With so much anguish and heartache, it would seem like Some Are Sicker Than Others would be a depressing novel but that is simply not the case. I was utterly captivated by the drama unfolding and no matter how despicable some of the characters were on occasion, I could not help but hope they would find redemption and conquer their addictions. I gained a deeper understanding of the anatomy of addiction and how much courage and strength an addict needs to find and maintain their sobriety.
Some Are Sicker Than Others is realistic and harsh but a completely worthwhile read. Monty and Dave are well-developed characters that are easy to love and to hate as they attempt to pick up the pieces of their shattered lives. If you think you know how their story is going to end, you are probably wrong. I know that I certainly was. I hope that Andrew Seaward has plans to revisit Monty and Dave in the future. I would love to see what comes next for these two broken men.

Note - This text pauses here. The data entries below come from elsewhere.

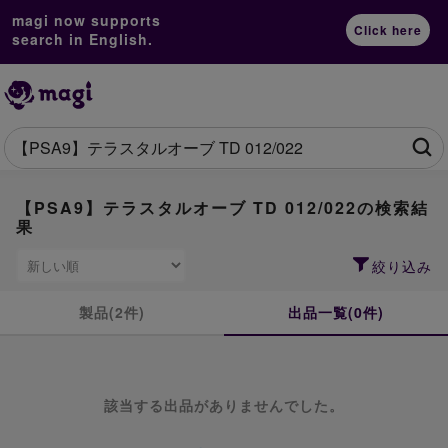
magi now supports
Click here
search in English.
【PSA9】テラスタルオーブ TD 012/022の検索結
果
絞り込み
製品(2件)
出品一覧(0件)
該当する出品がありませんでした。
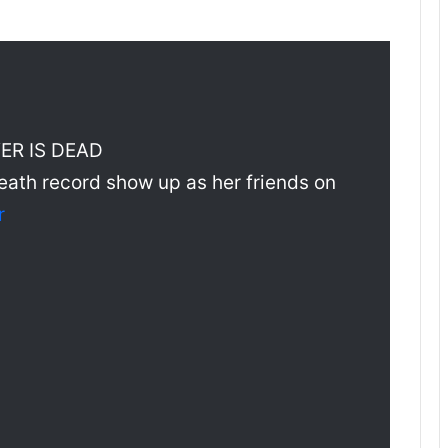
ER IS DEAD
death record show up as her friends on
r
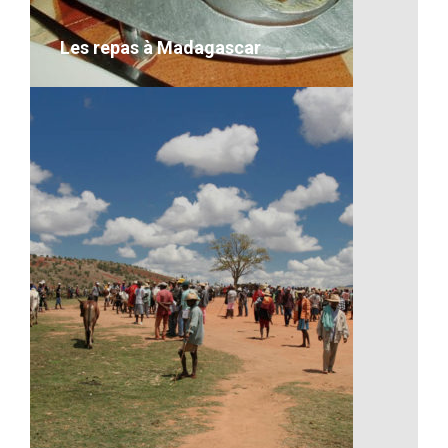
VOIR LE DÉTAIL
Les repas à Madagascar
Les repas à Madagascar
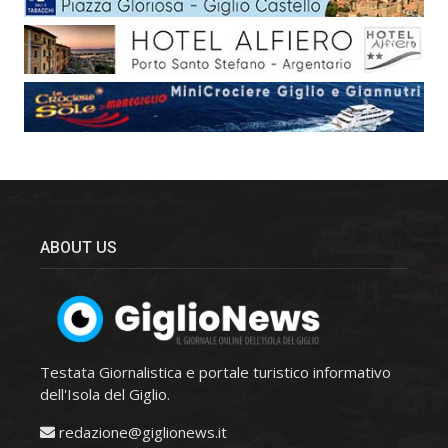
ABOUT US
Testata Giornalistica e portale turistico informativo
dell'Isola del Giglio.
redazione@giglionews.it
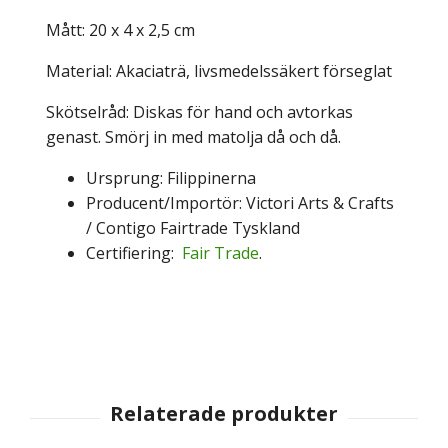
Mått: 20 x 4 x 2,5 cm
Material: Akaciaträ, livsmedelssäkert förseglat
Skötselråd: Diskas för hand och avtorkas
genast. Smörj in med matolja då och då.
Ursprung: Filippinerna
Producent/Importör: Victori Arts & Crafts
/ Contigo Fairtrade Tyskland
Certifiering:
Fair Trade
.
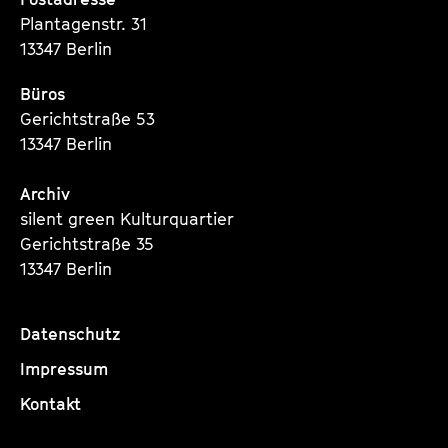
Plantagenstr. 31
13347 Berlin
Büros
Gerichtstraße 53
13347 Berlin
Archiv
silent green Kulturquartier
Gerichtstraße 35
13347 Berlin
Datenschutz
Impressum
Kontakt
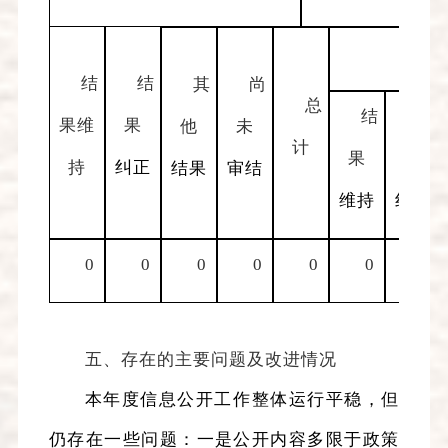
未经
结
结
其
尚
总
结
结
果维
果
他
未
计
果
果
持
纠正
结果
审结
维持
纠正
0
0
0
0
0
0
0
五、存在的主要问题及改进情况
本年度
信息公开工作整体运行平稳，但
仍存在一些问题：一是公开内容多限于政策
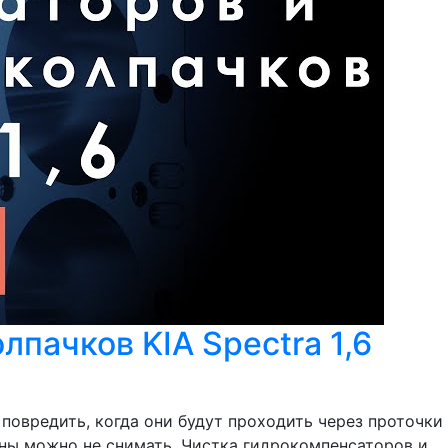
пачков KIA Spectra 1,6
овредить, когда они будут проходить через проточки
ины можно не снимать. Чистка гидрокомпенсаторов и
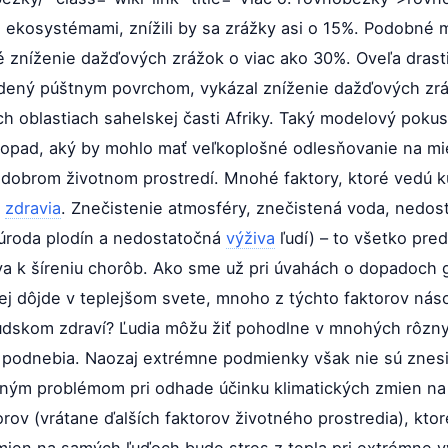
 ekosystémami, znížili by sa zrážky asi o 15%. Podobné m
é zníženie dažďových zrážok o viac ako 30%. Oveľa drasti
dený púštnym povrchom, vykázal zníženie dažďových zrá
ch oblastiach sahelskej časti Afriky. Taký modelový poku
ý dopad, aký by mohlo mať veľkoplošné odlesňovanie na mi
a dobrom životnom prostredí. Mnohé faktory, ktoré vedú 
o
zdravia
. Znečistenie atmosféry, znečistená voda, nedo
 úroda plodín a nedostatočná
výživa
ľudí) – to všetko pre
va k šíreniu chorôb. Ako sme už pri úvahách o dopadoch g
ej dôjde v teplejšom svete, mnoho z týchto faktorov nás
ľudskom zdraví? Ľudia môžu žiť pohodlne v mnohých rôzn
 podnebia. Naozaj extrémne podmienky však nie sú znesi
ným problémom pri odhade účinku klimatických zmien na z
ov (vrátane ďalších faktorov životného prostredia), kto
ien na samých ľuďoch bude stres z tepla pri extrémne v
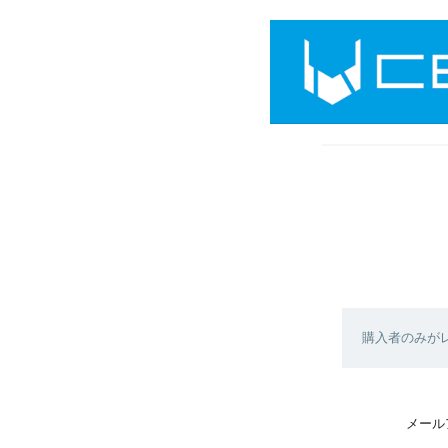
購入者のみが
メール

Andrew Seaward is the author of Some Are Sicker Than Others. Although he makes his living as a chemical engineer in the Oil & Gas industry, his true passion is telling great stories through both acting and writing. He is a contributing member of the Professional Artists Workshop in Hollywood, CA and the Lighthouse Writers Workshop in Denver, CO. He has written and acted in several independent productions including the poignant short film, DROWNING, which won the Award of Merit at the 2010 Indie Fest.